Leia: Avaliação é ponto forte na reestruturação das IES

Esse fato preocupa o ministro da Educação, Camilo Santana, que anunciou a intenção de transformar o Enade em avaliação anual para as licenciaturas. Para o ministro, o Enade (Exame Nacional de Desempenho dos Estudantes), cujos resultados foram anunciados no final de outubro, “tem colaborado para que o Ministério aperfeiçoe suas políticas públicas e mostrado a importância das políticas afirmativas para dar acesso às pessoas de baixa renda”.

Algumas respostas do Questionário do Estudante confirmam essa última afirmativa. Quase 70% têm renda familiar entre 1,5 e 4,5 salários mínimos e mais da metade trabalha 40 horas semanais ou mais. Além disso, os pais de 67,2% não têm graduação.

Quanto à capacidade de o Enade proporcionar uma boa fotografia dos cursos e dos estudantes que estão se formando, a questão é controversa.

Simon Schwartzman

Simon Schwartzman (foto: divulgação)

Para o sociólogo Simon Schwartzman, ex–presidente do Inep, não só o Enade, mas o sistema universitário brasileiros são anomalias. No que diz respeito ao exame, ele diz que nenhum país faz esse tipo de avaliação na saída do aluno. “Um bom sistema de avaliação precisa ter dados, mostrar, por exemplo, qual é a empregabilidade daquele curso”, defende. Para ele, o modelo brasileiro oferece poucos caminhos e muito seletivos para o aluno.

 

Leia: Inep anuncia mudanças nas avaliações

“É um sistema muito centrado nas carreiras tradicionais, o mesmo modelo criado em 1968, muito aristocrático. O governo fica obcecado em criar mais vagas e não observa o que está acontecendo no resto do mundo. Em muitos países, metade dos universitários faz cursos tecnológicos, ensino profissional. Mesmo na América do Sul, como é o caso de Chile e Colômbia”, exemplifica.

Rodrigo Capelato, diretor executivo do Semesp, também coloca o Enade em xeque: “É uma prova bastante controversa. Você não vê outros países aplicando uma prova de 40 questões para avaliar uma jornada de 4 ou 5 anos do aluno no ensino superior. Um estudo da OC-DE reprovou esse modelo de avaliação”. Mas, se o exame for mantido, ele acha bom que a avaliação seja anual, com a nota podendo constar do histórico escolar do aluno.

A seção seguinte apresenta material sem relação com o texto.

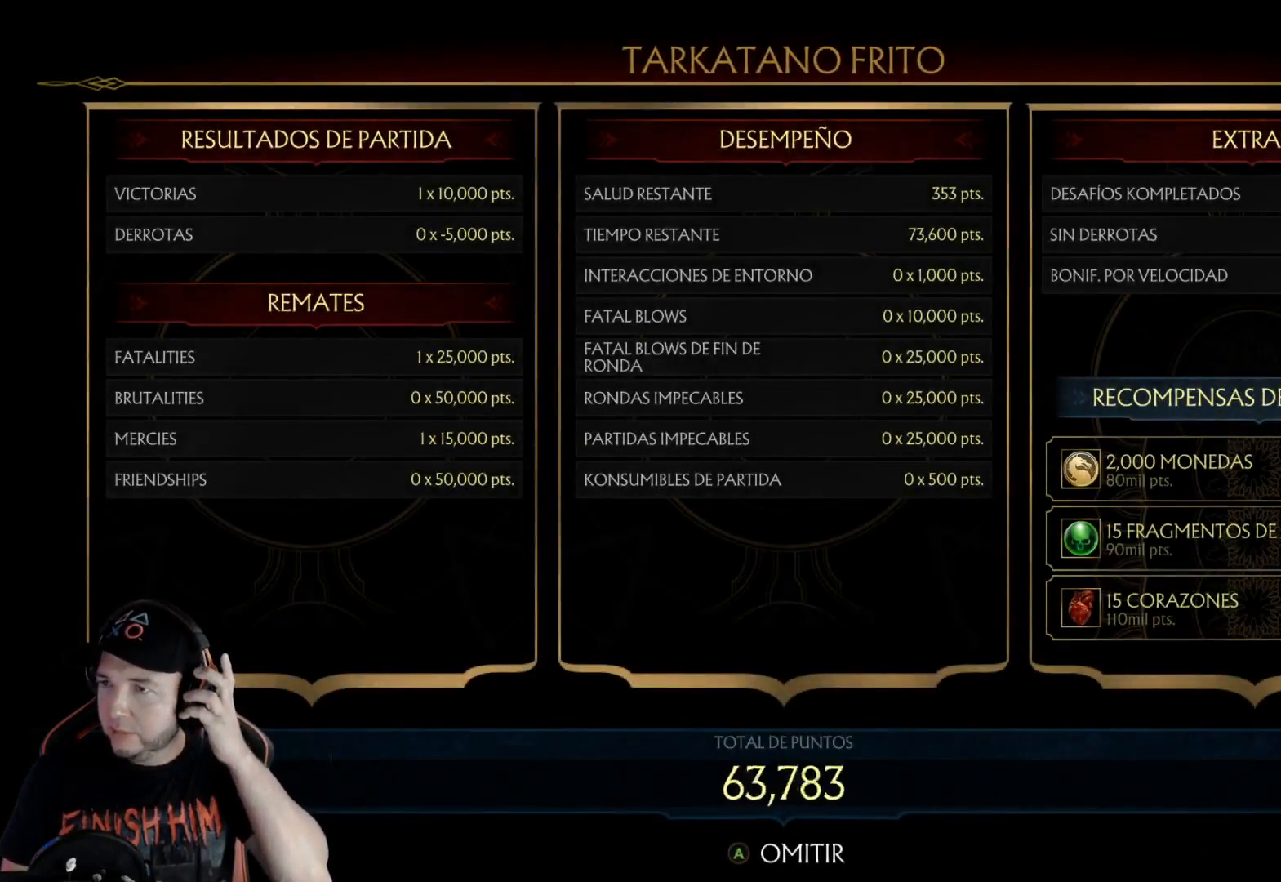
{"buttons": [], "left_stick": "center", "right_stick": "center", "events": []}
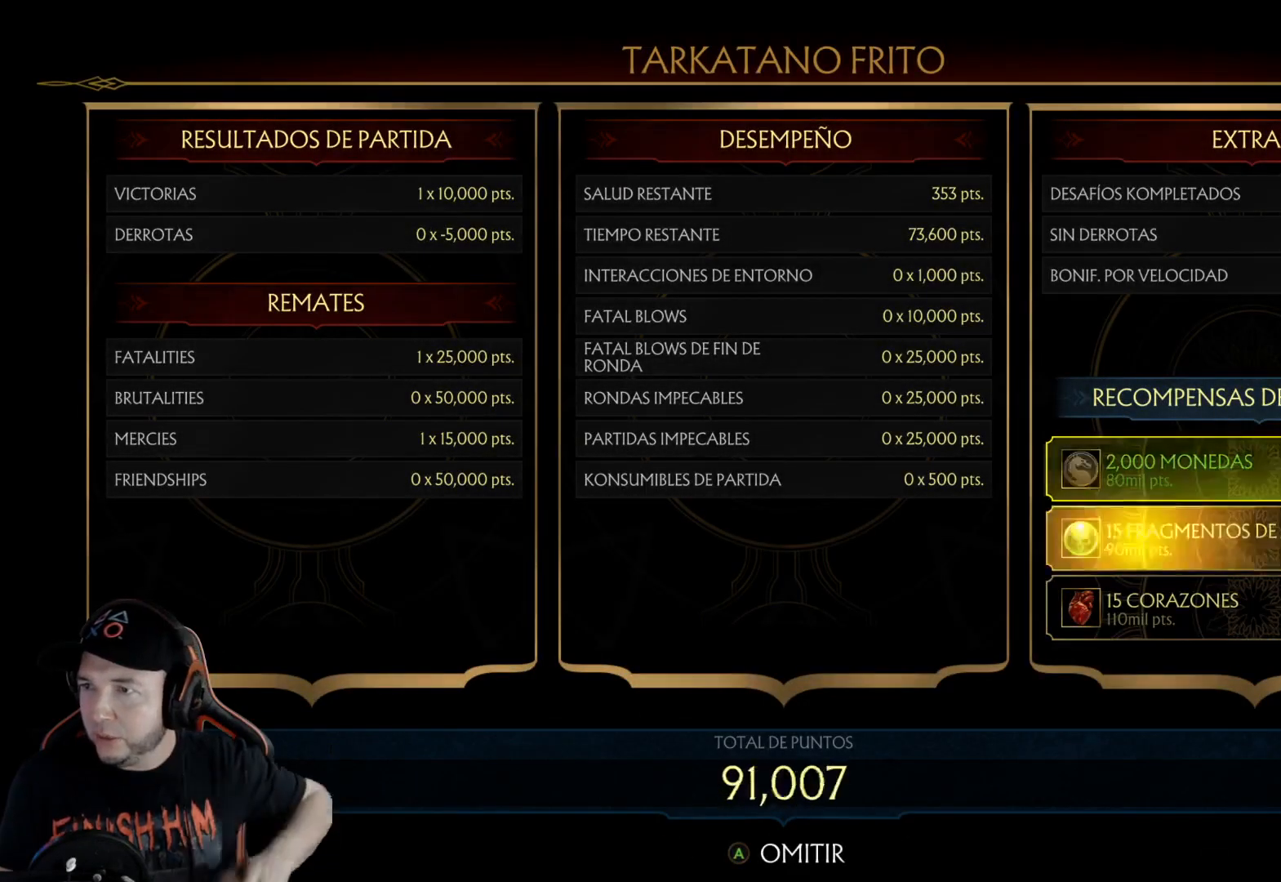
{"buttons": [], "left_stick": "center", "right_stick": "center", "events": [[100, "A", "down"], [167, "A", "up"]]}
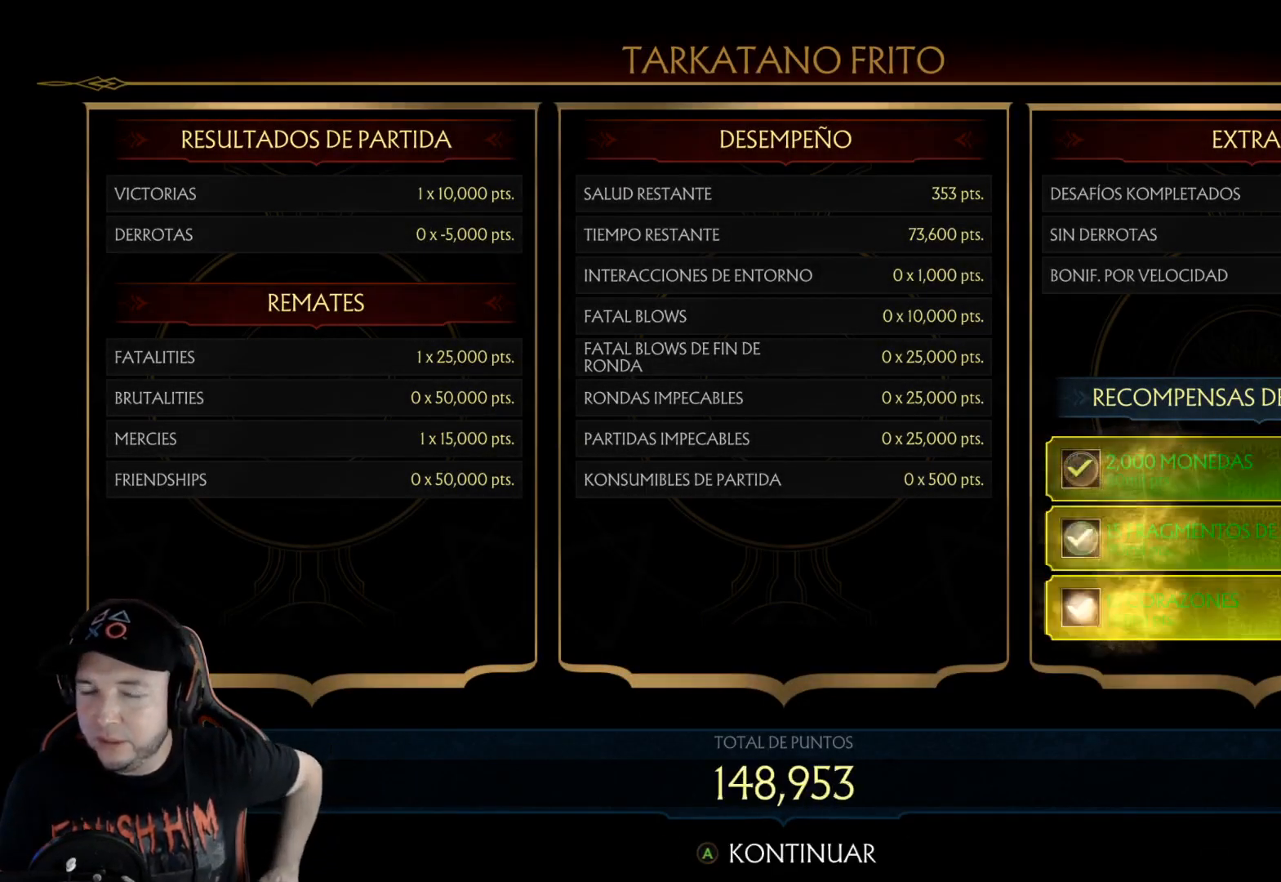
{"buttons": [], "left_stick": "center", "right_stick": "center", "events": [[335, "A", "down"], [418, "A", "up"]]}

E não precisaria ser aplicado em carreiras práticas, onde a prova teórica perde sentido, avalia o executivo.

 

imagem 2

Ele se alinha à ideia de variedade de cursos, com opções que exijam menos tempo para que o aluno se forme (entre dois e três anos). Capelato dá o exemplo de Estados Unidos, Alemanha e Coreia do Sul, países cuja taxa de cobertura do ensino superior é bem maior, com grande parte dos alunos atendidos por cursos de duração menor, mais voltados ao mercado de trabalho, como nos community colleges norte-americanos. Como Schwartzman, ele acredita que esta pode ser uma boa opção também para o Brasil, onde os jovens precisam trabalhar para se manter.

 

Nota de entrada

 

Membro da Comissão Nacional de Avaliação do Ensino Superior, o pesquisador Renato Pedrosa, do Instituto de Estudos Avançados da Universidade de São Paulo, não acha que o Enade deva acabar ou que não traga informações importantes. Apenas que a prova não avalia tudo que o estudante aprendeu ou deixou de aprender no ensino superior. Avalia um conjunto mais reduzido de coisas.

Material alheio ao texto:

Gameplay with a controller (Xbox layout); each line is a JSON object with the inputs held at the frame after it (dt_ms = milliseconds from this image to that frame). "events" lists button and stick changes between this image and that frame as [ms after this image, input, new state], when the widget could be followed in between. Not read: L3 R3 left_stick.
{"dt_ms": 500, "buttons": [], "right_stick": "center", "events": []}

“Controlar a qualidade de saída dos estudantes é algo muito difícil. Se está bom ou ruim, o Enade não diz, mas ele mostra as diferenças de desempenho dos cursos”, diz Pedrosa. Essas diferenças, segundo estudo feito pelo pesquisador, podem trazer achados que contrariem a visão prévia de muitos a partir de alguns comparativos. Um dos aspectos da análise do pesquisador é a nota dos estudantes no Enem, o resultado que lhes garantiu acesso à universidade. Segundo o estudo, “a nota das médias do Enem de um curso prevê de forma substantiva a média das notas desse curso no Enade”. Ou seja, de 60% a 70% da variabilidade da nota do Enade é explicada pela nota do Enem.

Para que o exemplo se torne mais concreto, ele comparou as notas dos alunos de cursos de Administração presenciais e a distância no Enade. No geral, os cursos presenciais ficaram 5,2 pontos acima daqueles de EAD. No entanto, quando o pesquisador faz o comparativo entre alunos das duas modalidades que tiveram a mesma nota de ingresso no Enem, essa diferença diminui para 2,6 pontos, ou 50%.

 

Leia: Falta prática didática na formação docente

Em outro cotejo, ele comparou um grupo de alunos de renda familiar mais alta e pais com escolaridade superior com um de renda mais baixa e pais de baixa escolaridade. No geral, o de renda familiar mais alta saiu-se melhor. Mas, ao colocar o mesmo filtro e comparar os estudantes dos dois grupos que haviam entrado com a mesma nota no Enem, os resultados do grupo de menor poder socioeconômico foram melhores.

O estudo conclui que, no geral, os cursos das universidades públicas vão melhor porque seus alunos tiveram melhor nota de entrada. “Tem uma diferença e essa diferença permanece.”

O pesquisador realizou vários outros comparativos que seguiram o padrão de praticamente igualar as notas daqueles que ingressaram com notas similares no Enem. Além da variável socioeconômica, ele testou a comparação EAD/presencial, pretos e pardos/brancos e homem/mulher.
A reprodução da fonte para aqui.